Legal experts counter that while the ERA would strengthen women’s rights, including reproductive ones, it’s unclear that such a scenario would transfer to the national level.

“It’s unpredictable, because it’s a legal argument … that if you cover all medically necessary services but you leave out abortion, that is sex discrimination,” Suk said. “That is an argument that I think is a persuasive argument, and some state Supreme Courts have been persuaded by that argument, but there are also arguments on the other side.”

Suk pointed to a U.S. Supreme Court ruling that the exclusion of pregnancy from certain benefits is not sex discrimination. In a similar fashion, she said, the question of whether the ERA guarantees access to abortion would be “up to the judges.”
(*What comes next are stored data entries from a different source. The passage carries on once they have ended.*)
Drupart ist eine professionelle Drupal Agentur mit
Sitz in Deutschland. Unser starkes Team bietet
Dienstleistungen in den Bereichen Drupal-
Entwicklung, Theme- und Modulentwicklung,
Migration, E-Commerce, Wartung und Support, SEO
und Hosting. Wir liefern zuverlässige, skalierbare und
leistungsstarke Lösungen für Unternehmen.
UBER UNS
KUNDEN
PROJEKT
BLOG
“My own view as a legal thinker is that the right to make decisions about reproductive health care, including abortion, is central to any understanding of gender equality,” Suk said. “I’m not saying it’s unlikely to be the law of the land, but I’m saying it’s not a certainty that the ERA would lead to abortion funding.”

Conservatives arguing against ratification, including Israel, say they’re not comforted by this legal gray area.

“Really? Do you think that’s going to assuage our concerns about this? That we’ll say, ‘Sure, let’s just roll the dice and see if the Supreme Court agrees’? No. Of course not,” she said.

While Israel cited several other reasons why Heritage views the ERA as problematic, including the possibility that it could extend protections to transgender women, some anti-abortion groups including the NRLC say they would be neutral on the amendment if it included language explicitly stating that it doesn’t apply to abortion.

ERA supporters say such a carve-out is a nonstarter.

“The ability of women to participate equally and the idea of equality in our economy is fundamentally bound up with the ability to access reproductive rights,” said Fatima Goss Graves, the president of the National Women’s Law Center.